Eine nach dem Gesamtbild der Verhältnisse objektiv enge wechselseitige technisch-wirtschaftliche Verflechtung könne im Streitfall angenommen werden, da das auf dem Gelände des Freibades errichtete und mit einer Leitung direkt mit dem Wasserbecken verbundene BHKW hinsichtlich seiner Wärmeerzeugungskapazität auf die Bedürfnisse des Freibades ausgerichtet sei, in der Saisonzeit den Wärmebedarf des Freibades zu 100 % abdecke und durch die kontinuierliche Wärmeabnahme durch das Freibad in den Sommermonaten das BHKW wirtschaftlicher betrieben werden könne. Dem stehe aus Sicht des Senats nicht entgegen, dass es sich bei dem Versorgungs-BgA „BHKW“ nicht um ein Elektrizitätsversorgungsunternehmen im Sinne des § 3 Nr. 22 EEG handle, das überwiegend Letztverbraucher versorge.

Auch das BMF-Schreiben vom 11. Mai 2016 über die „Zusammenfassung von Betrieben gewerblicher Art nach § 4 Abs. 6 Satz 1 Nr. 2 KStG mittels eines Blockheizkraftwerks“ (BStBl. I 2016, 479) stehe dem nicht entgegen. Es sei aus Sicht des Gerichts bereits deshalb nicht anwendbar, da das BHKW im Streitfall nicht das Zusammenfassungsmedium („mittels eines BHKW“) zwischen einem schon bestehenden Energieversorgungs-BgA und einem Bad-BgA darstelle, sondern das BHKW hier erst - auf die Wärmbedürfnisse des Bades ausgerichtet - errichtet worden und damit erst ein eigenständiger BgA begründet worden sei.

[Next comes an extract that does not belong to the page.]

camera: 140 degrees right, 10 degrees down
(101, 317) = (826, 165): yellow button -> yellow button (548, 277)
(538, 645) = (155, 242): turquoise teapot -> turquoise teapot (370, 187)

Auch dann, wenn man das o.g. BMF-Schreiben anwenden wolle, so stehe der Annahme einer engen wechselseitigen technisch-wirtschaftlichen Verflechtung von einigem Gewicht nicht entgegen, dass vor allem außerhalb der Freibadsaison auch Drittkunden von dem BHKW mit (Fern-)Wärme versorgt würden. Denn das BHKW sei für die Versorgung des Freibades mit Wärme jedenfalls nicht überdimensioniert.